Indeed, some of them define WMD even more loosely. When Robin Cook was Foreign Secretary he said that “the self-loading rifle has become the modern weapon of mass destruction”. By that criterion, every dictator in the world has WMDs by the thousand. We should know. They bought most of them from us.
Of course, WMD is not the only irritating political cliché bandied around at present. Others include the melodramatic “smoking gun”, which rather implies that the Iraq problem is an episode of Midsomer Murders, and the pompous “material breach” (though I do like the sound of “Once more unto the material breach, dear friends, once more”). Then there’s “axis of evil” (ie, anyone who gets in our way), and “regime change” — two innocuous little words that seem to mean invading a country, slaughtering its ruling hierarchy and army and imposing a government of our choosing. And when the war starts we will doubtless be welcoming back “friendly fire” (killing your own soldiers or civilians in error), “collateral damage” (ditto), “surgical strike” (ditto), “precision bombing” (ditto) and “smart weapon” (ditto).
Well, perhaps such euphemisms are inevitable in wartime. But we haven’t reached that state yet. May I implore our leaders, and the journalists who cover these matters, to give the glib WMD phrase a long, long holiday? It’s overused, overwrought and, worst of all, over here. Surely it isn’t beyond the combined wit of the geniuses in the White House and 10 Downing Street to think up a fresher cliché that disguises their real intentions just as effectively.
OF COURSE, politicians aren’t the only ones guilty of talking in clichés. Most of us do it. I have just spent a happy hour on clichesite.com, a website that pulls together thousands of the world’s tawdriest clichés. God, what a list! It includes nearly every phrase guaranteed to set my teeth gnashing: “the jury’s still out on that”, “wake up and smell the carfeee”, “emotional roller-coaster” (how histrionic can a fairground ride be?), “bad hair day”, “shoes to die for”, “in the wake of September 11”, “get a life”, “the ball’s in your court” (what sort of game requires the players to stand in different courts?) and, also pinched from sport, “a level playing field”, which is presumably one on which nobody has “moved the goalposts”.

#### Material to process:

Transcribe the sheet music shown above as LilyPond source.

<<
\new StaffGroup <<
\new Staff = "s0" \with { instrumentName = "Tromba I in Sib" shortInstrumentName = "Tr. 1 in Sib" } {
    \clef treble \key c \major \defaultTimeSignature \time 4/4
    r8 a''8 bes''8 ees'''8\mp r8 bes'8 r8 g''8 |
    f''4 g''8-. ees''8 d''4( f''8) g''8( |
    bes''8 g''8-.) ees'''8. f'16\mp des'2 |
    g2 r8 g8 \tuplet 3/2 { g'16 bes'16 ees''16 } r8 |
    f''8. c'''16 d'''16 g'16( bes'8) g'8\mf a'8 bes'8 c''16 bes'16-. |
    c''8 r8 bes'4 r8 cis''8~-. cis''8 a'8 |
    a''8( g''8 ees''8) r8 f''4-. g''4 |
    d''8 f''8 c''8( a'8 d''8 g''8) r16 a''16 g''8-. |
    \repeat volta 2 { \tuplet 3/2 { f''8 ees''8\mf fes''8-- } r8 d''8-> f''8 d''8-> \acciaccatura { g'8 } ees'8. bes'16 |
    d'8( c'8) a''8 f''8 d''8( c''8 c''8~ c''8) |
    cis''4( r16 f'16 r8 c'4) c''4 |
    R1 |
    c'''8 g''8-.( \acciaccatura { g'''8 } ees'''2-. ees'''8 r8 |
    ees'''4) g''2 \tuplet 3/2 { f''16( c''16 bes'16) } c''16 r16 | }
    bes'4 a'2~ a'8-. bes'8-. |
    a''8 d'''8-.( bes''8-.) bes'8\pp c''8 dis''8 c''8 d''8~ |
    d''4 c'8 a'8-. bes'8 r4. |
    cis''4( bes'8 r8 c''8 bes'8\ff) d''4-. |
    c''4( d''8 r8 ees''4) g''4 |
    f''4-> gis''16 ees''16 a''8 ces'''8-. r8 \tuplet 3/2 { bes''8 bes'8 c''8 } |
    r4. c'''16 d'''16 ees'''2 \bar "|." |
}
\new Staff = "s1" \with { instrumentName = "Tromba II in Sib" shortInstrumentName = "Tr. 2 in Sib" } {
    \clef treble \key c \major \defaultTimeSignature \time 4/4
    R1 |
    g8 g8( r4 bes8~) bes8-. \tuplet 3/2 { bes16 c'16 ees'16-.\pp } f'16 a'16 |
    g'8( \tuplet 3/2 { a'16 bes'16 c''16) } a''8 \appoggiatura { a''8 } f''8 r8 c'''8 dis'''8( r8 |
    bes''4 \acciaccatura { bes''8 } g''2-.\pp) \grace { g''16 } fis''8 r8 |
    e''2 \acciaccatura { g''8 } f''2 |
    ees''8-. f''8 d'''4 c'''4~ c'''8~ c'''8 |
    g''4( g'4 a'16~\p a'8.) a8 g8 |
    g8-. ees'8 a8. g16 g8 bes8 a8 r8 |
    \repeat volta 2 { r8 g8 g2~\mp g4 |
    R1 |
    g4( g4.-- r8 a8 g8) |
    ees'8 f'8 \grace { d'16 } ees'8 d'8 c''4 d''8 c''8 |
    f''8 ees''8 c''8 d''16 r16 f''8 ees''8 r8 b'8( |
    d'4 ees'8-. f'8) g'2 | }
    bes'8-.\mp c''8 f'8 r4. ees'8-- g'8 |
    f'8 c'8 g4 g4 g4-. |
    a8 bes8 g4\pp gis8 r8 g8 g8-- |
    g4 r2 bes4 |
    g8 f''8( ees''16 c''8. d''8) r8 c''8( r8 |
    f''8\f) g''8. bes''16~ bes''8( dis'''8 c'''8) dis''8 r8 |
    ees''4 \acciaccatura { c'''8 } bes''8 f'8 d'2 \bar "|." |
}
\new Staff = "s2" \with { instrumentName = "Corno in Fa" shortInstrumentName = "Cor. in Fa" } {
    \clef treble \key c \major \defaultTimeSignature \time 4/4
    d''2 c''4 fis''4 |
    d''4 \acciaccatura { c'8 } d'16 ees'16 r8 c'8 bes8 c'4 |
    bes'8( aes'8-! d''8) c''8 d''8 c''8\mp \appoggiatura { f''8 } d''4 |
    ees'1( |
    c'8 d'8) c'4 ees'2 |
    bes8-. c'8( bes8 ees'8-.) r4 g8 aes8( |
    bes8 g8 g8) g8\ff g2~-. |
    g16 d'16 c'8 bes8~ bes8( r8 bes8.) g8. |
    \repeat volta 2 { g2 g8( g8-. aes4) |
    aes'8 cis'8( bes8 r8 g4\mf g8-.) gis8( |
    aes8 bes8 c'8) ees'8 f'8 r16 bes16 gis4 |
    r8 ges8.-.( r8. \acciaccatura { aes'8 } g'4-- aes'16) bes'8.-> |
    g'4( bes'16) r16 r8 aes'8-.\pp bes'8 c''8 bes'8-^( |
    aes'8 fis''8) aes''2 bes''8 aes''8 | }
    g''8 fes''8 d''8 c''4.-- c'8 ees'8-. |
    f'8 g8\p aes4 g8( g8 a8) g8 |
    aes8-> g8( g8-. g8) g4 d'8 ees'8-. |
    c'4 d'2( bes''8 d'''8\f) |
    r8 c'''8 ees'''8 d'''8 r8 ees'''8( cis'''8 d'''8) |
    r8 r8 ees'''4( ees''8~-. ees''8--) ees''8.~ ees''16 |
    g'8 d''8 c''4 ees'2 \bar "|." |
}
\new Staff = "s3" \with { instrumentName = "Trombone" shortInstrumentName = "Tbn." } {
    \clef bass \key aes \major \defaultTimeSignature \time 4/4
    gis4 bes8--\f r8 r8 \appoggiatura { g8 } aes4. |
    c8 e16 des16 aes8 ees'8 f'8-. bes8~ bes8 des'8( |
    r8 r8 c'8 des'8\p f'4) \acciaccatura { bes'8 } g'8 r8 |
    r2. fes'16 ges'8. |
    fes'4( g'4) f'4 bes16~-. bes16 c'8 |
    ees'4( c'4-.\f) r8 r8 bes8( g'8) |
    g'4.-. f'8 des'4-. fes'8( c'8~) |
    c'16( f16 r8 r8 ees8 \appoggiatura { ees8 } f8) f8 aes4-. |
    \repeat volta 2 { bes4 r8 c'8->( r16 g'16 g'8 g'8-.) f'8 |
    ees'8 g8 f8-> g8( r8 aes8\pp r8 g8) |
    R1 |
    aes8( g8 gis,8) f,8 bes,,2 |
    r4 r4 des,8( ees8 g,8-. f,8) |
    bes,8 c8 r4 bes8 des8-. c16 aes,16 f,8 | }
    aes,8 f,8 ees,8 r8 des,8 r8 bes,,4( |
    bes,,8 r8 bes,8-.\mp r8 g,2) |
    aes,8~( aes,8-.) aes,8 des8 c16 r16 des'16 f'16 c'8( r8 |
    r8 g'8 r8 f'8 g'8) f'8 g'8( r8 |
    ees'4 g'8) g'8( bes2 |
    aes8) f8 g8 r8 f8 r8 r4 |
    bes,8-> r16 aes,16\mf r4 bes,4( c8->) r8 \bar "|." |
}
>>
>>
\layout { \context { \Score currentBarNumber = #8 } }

#### Given problem 1:
According to the piece on political clichés, why does every dictator in the world have weapons of mass destruction by the thousand? Answer in one to three sentences.
#### Given problem 2:
Extract every line in the listing that contains the string "shortInstrumentName".

#### Correct output 1:
When Robin Cook was Foreign Secretary, he called the self-loading rifle the modern weapon of mass destruction. By that criterion, the rifles dictators hold count as weapons of mass destruction. The writer adds that "we" should know, since they bought most of them from us.

#### Correct output 2:
\new Staff = "s0" \with { instrumentName = "Tromba I in Sib" shortInstrumentName = "Tr. 1 in Sib" } {
\new Staff = "s1" \with { instrumentName = "Tromba II in Sib" shortInstrumentName = "Tr. 2 in Sib" } {
\new Staff = "s2" \with { instrumentName = "Corno in Fa" shortInstrumentName = "Cor. in Fa" } {
\new Staff = "s3" \with { instrumentName = "Trombone" shortInstrumentName = "Tbn." } {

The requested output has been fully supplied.